● **What the task requires**: Your task is to transcribe the data exactly while omitting each picture.

Saved data entries
------------

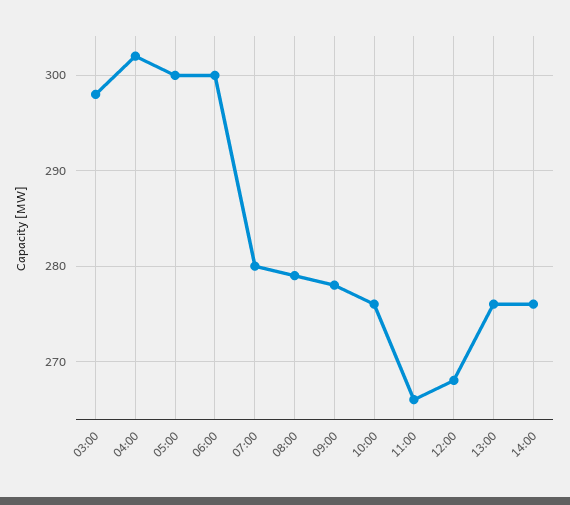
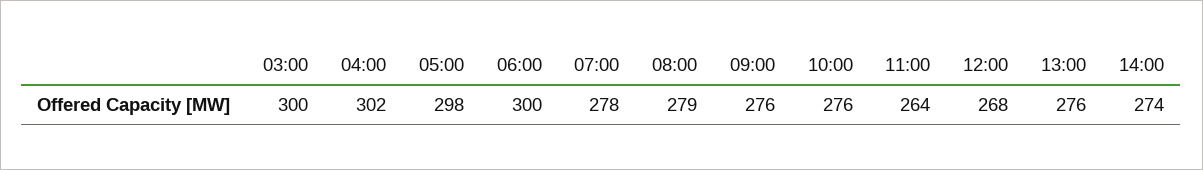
  {
-   "03:00": 298,
+   "03:00": 300,
    "04:00": 302,
-   "05:00": 300,
+   "05:00": 298,
    "06:00": 300,
-   "07:00": 280,
+   "07:00": 278,
    "08:00": 279,
-   "09:00": 278,
+   "09:00": 276,
    "10:00": 276,
-   "11:00": 266,
+   "11:00": 264,
    "12:00": 268,
    "13:00": 276,
-   "14:00": 276
+   "14:00": 274
  }

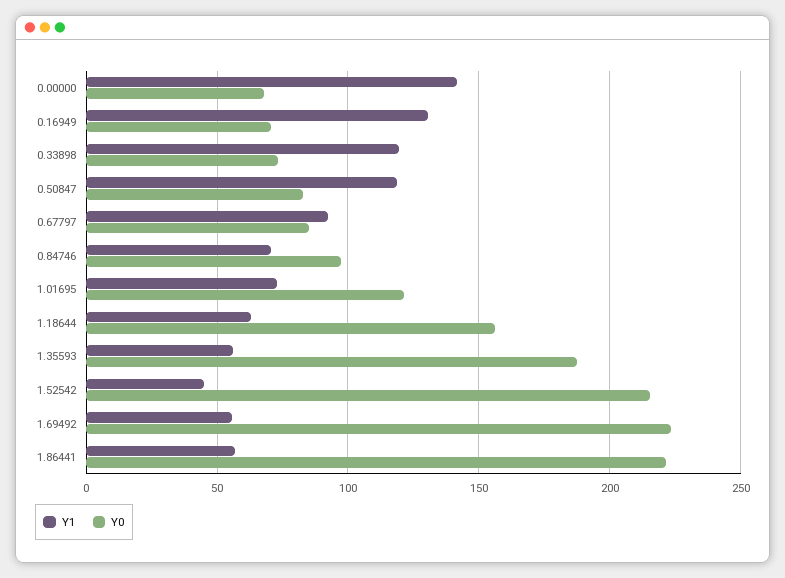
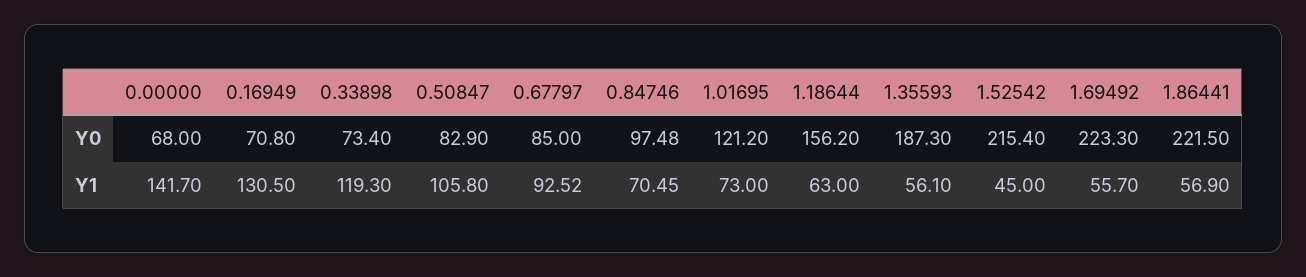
  {
    "Y1": {
      "0.00000": 141.7,
      "0.16949": 130.5,
      "0.33898": 119.3,
-     "0.50847": 120,
+     "0.50847": 105.8,
      "0.67797": 92.52,
      "0.84746": 70.45,
      "1.01695": 73,
      "1.18644": 63,
      "1.35593": 56.1,
      "1.52542": 45,
      "1.69492": 55.7,
      "1.86441": 56.9
    },
    "Y0": {
      "0.00000": 68,
      "0.16949": 70.8,
      "0.33898": 73.4,
      "0.50847": 82.9,
      "0.67797": 85,
      "0.84746": 97.48,
      "1.01695": 121.2,
      "1.18644": 156.2,
      "1.35593": 187.3,
      "1.52542": 215.4,
      "1.69492": 223.3,
      "1.86441": 221.5
    }
  }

------------

● **Exercise solution**:
  {
-   "03:00": 298,
+   "03:00": 300,
    "04:00": 302,
-   "05:00": 300,
+   "05:00": 298,
    "06:00": 300,
-   "07:00": 280,
+   "07:00": 278,
    "08:00": 279,
-   "09:00": 278,
+   "09:00": 276,
    "10:00": 276,
-   "11:00": 266,
+   "11:00": 264,
    "12:00": 268,
    "13:00": 276,
-   "14:00": 276
+   "14:00": 274
  }

  {
    "Y1": {
      "0.00000": 141.7,
      "0.16949": 130.5,
      "0.33898": 119.3,
-     "0.50847": 120,
+     "0.50847": 105.8,
      "0.67797": 92.52,
      "0.84746": 70.45,
      "1.01695": 73,
      "1.18644": 63,
      "1.35593": 56.1,
      "1.52542": 45,
      "1.69492": 55.7,
      "1.86441": 56.9
    },
    "Y0": {
      "0.00000": 68,
      "0.16949": 70.8,
      "0.33898": 73.4,
      "0.50847": 82.9,
      "0.67797": 85,
      "0.84746": 97.48,
      "1.01695": 121.2,
      "1.18644": 156.2,
      "1.35593": 187.3,
      "1.52542": 215.4,
      "1.69492": 223.3,
      "1.86441": 221.5
    }
  }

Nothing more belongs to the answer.